With struct nameidata already on the stack and taking 240 bytes,
adding the 152 bytes would result in 392 bytes in total. I would argue
that's prohibitive, at the same time lowering the length to something
like 64 already makes gcc not fit with some of its lookups.
Anyway, I did look into something like this way back and some programs
really liked their *long* paths (way past 128).
Some stats I recently collected on FreeBSD while building packages:
dtrace -n 'vfs:namei:lookup:entry { @ =
lquantize(strlen(stringof(arg1)), 0, 384, 8); }'
value ------------- Distribution ------------- count
< 0 | 0
0 |@@@@@@@@ 18105105
8 |@@@@@@@ 16360012
16 |@@@@@@@@@ 21313430
24 |@@@@@@ 15000426
32 |@@@ 6450202
40 |@@ 4209166
48 |@ 2533298
56 |@ 1611506
64 |@ 1203825
72 | 1068207
80 | 877158
88 | 592192
96 | 489958
104 | 709757
112 | 925775
120 | 1041627
128 |@ 1315123
136 | 664687
144 | 276673
152 | 150870
160 | 82661
168 | 40630
176 | 26693
184 | 15112
192 | 7276
200 | 5773
208 | 2462
216 | 1679
224 | 1150
232 | 1301
240 | 1652
248 | 659
256 | 464
264 | 0
> > Or some magic based on reported
> > cache line size.
>
> No comments. At least, none suitable for polite company.
>
> BTW, one thing that might make sense is storing the name length in there...
(gdb) ptype /o struct filename
/* offset | size */ type = struct filename {
/* 0 | 8 */ const char *name;
/* 8 | 8 */ const char *uptr;
/* 16 | 4 */ atomic_t refcnt;
/* XXX 4-byte hole */
/* 24 | 8 */ struct audit_names *aname;
/* 32 | 0 */ const char iname[];
/* total size (bytes): 32 */
}
If the length start getting stored it can presumably go into the hole.

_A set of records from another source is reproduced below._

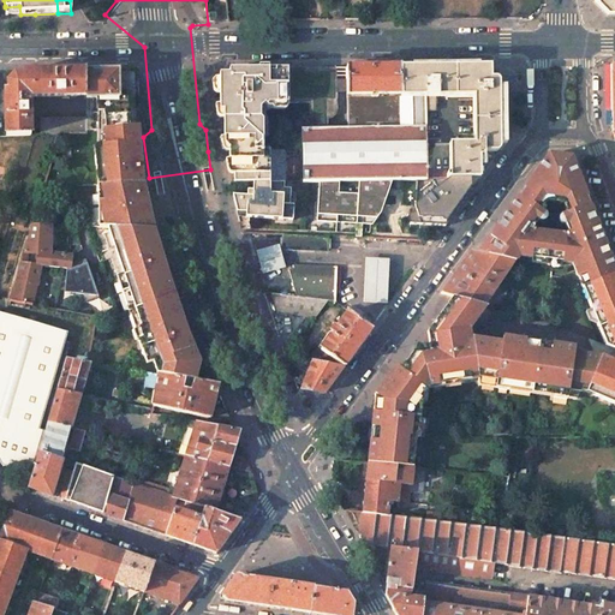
[(411,0),(411,19),(424,19),(424,0),(411,0)]
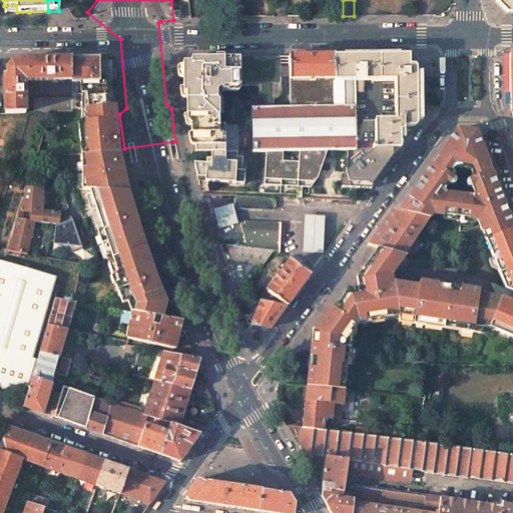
[(512,14),(512,0),(491,0),(491,4),(503,14),(512,14)]
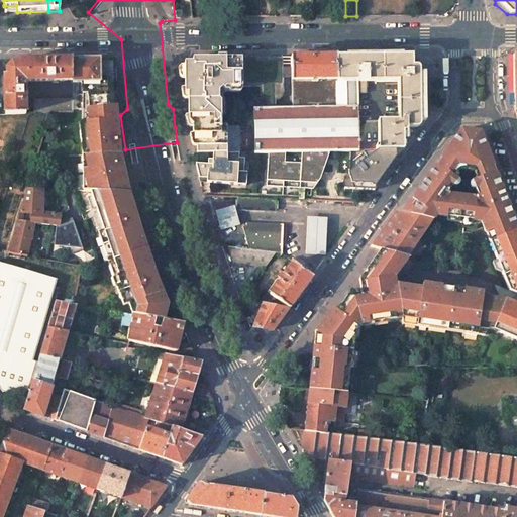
[(412,55),(357,57),(357,82),(366,82),(398,81),(399,120),(378,121),(378,146),(376,146),(376,149),(378,149),(378,150),(403,149),(414,135),(424,121),(423,67),(412,55)]
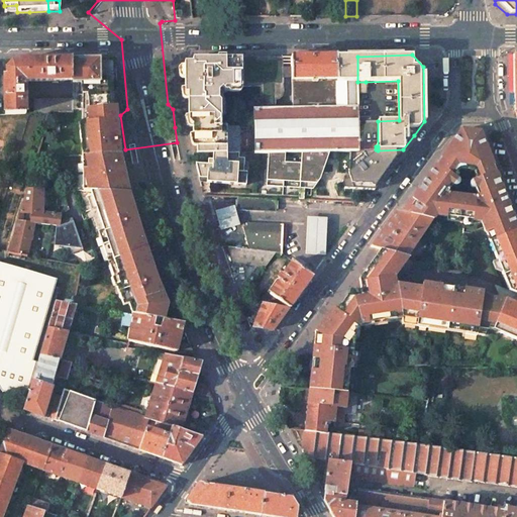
[(337,80),(336,57),(291,58),(291,71),(291,80),(311,80),(311,83),(318,83),(318,80),(337,80)]
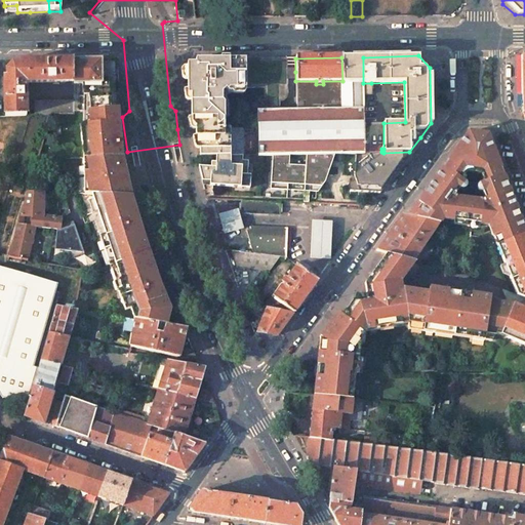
[(341,57),(342,83),(363,83),(363,57),(341,57)]
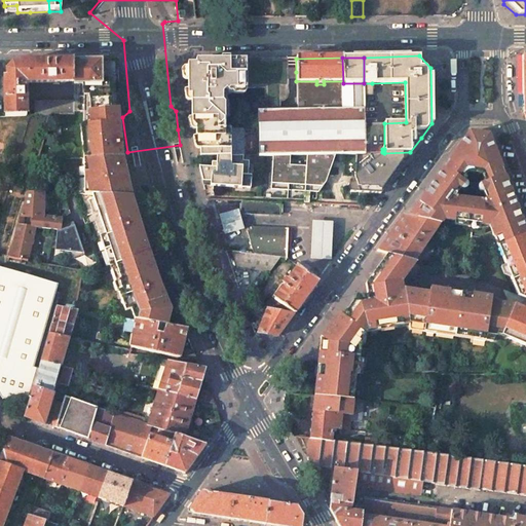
[(188,78),(188,96),(191,96),(191,103),(191,118),(195,119),(195,139),(199,139),(199,143),(199,158),(200,158),(216,157),(231,157),(230,130),(224,130),(224,118),(226,118),(229,116),(228,101),(226,99),(226,95),(227,94),(242,94),(246,91),(246,88),(264,88),(264,95),(264,109),(283,109),(291,109),(297,109),(296,81),(296,72),(288,72),(288,59),(274,59),(266,59),(220,59),(196,60),(195,60),(195,64),(190,64),(187,67),(188,78)]
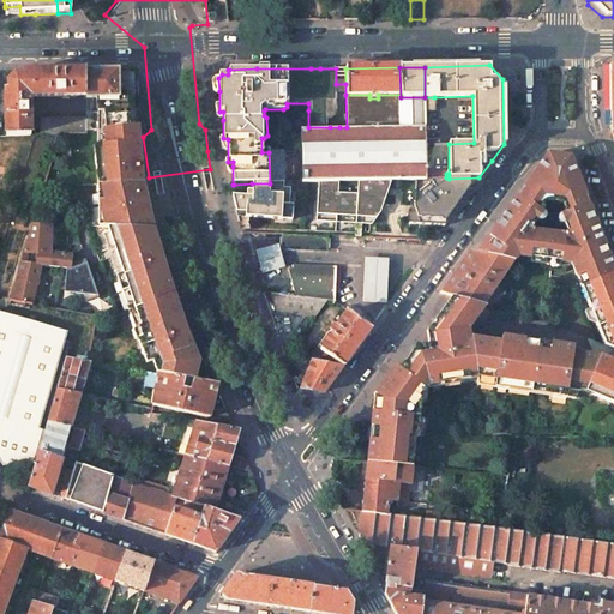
[(85,98),(97,98),(97,146),(89,146),(86,185),(92,185),(110,185),(116,185),(124,185),(143,184),(140,154),(138,130),(137,70),(86,71),(85,96),(85,98)]
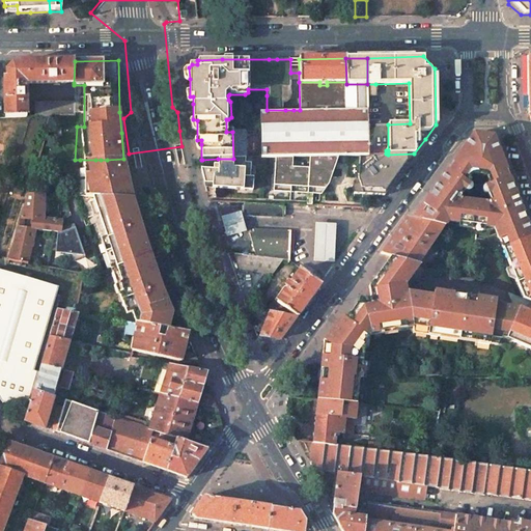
[(56,61),(21,62),(21,64),(12,64),(7,71),(7,79),(4,79),(5,98),(5,117),(27,117),(26,84),(74,83),(75,61),(56,61)]
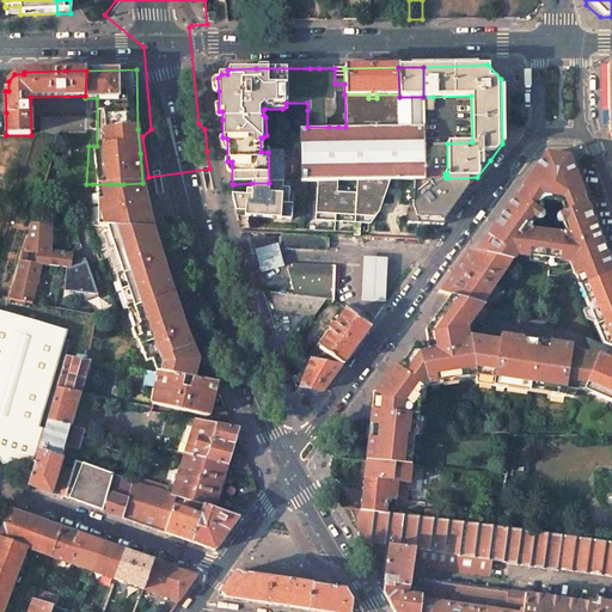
[(344,95),(346,127),(399,127),(399,97),(399,95),(377,95),(377,98),(368,98),(368,95),(344,95)]
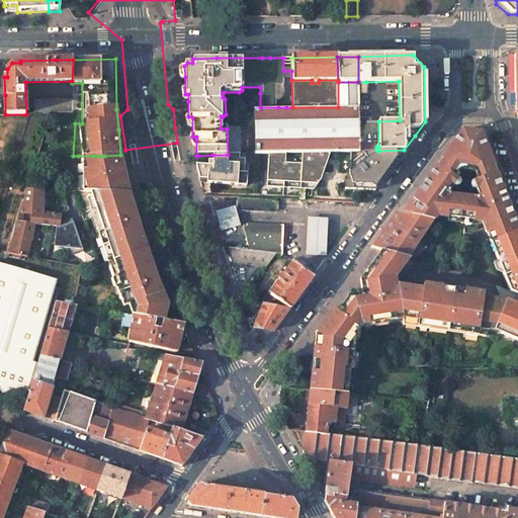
[(290,153),(318,153),(329,153),(351,152),(360,152),(359,124),(363,124),(363,116),(359,116),(359,106),(358,93),(358,89),(358,82),(338,82),(338,107),(292,107),(286,107),(278,107),(260,107),(254,107),(254,108),(255,154),(269,154),(282,154),(290,153)]
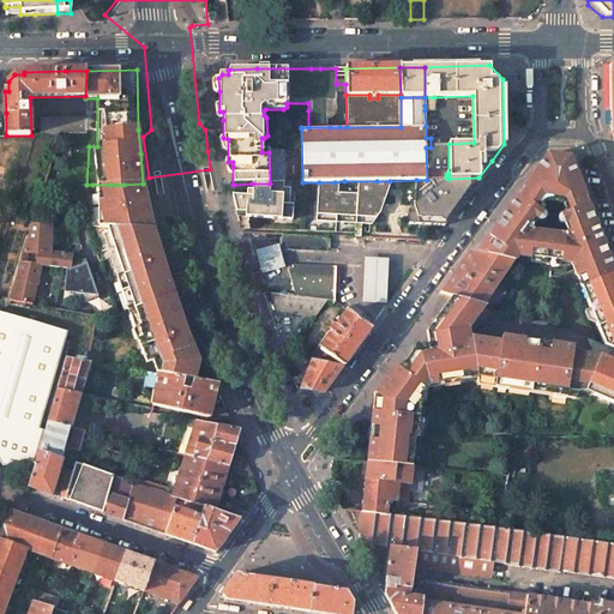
[(425,110),(434,110),(434,97),(425,97),(425,106),(425,110)]
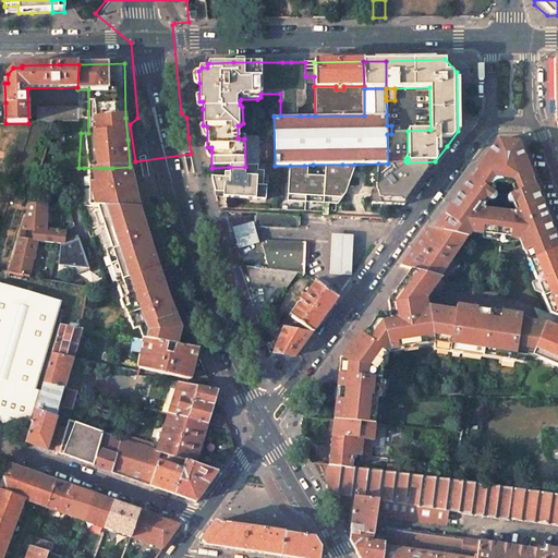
[(77,106),(36,108),(36,122),(53,122),(77,121),(77,120),(77,110),(77,106)]
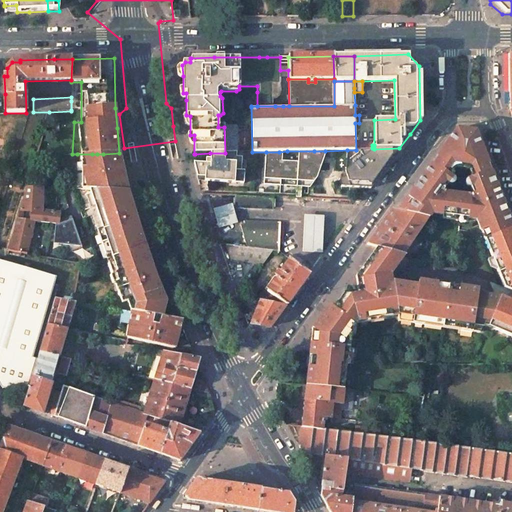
[(225,153),(238,153),(237,127),(224,127),(225,153)]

Otherwise is there a reason to not rearrange this? The array could be
only aligned to 4 bytes, on archs which are fine with misaligned
access anyway. That's 4 extra bytes recovered.
All that said, now that I look at it, assuming struct filename will
keep being allocated from slub, why not make it 256 bytes? This gives
232 bytes for the name buffer (covering almost all of the looups I ran
into anyway), archs with 128 byte cacheline are sorted out and one can
trivially unconditionally static assert on the total size being 256
bytes, all while not having space which is never going to be used.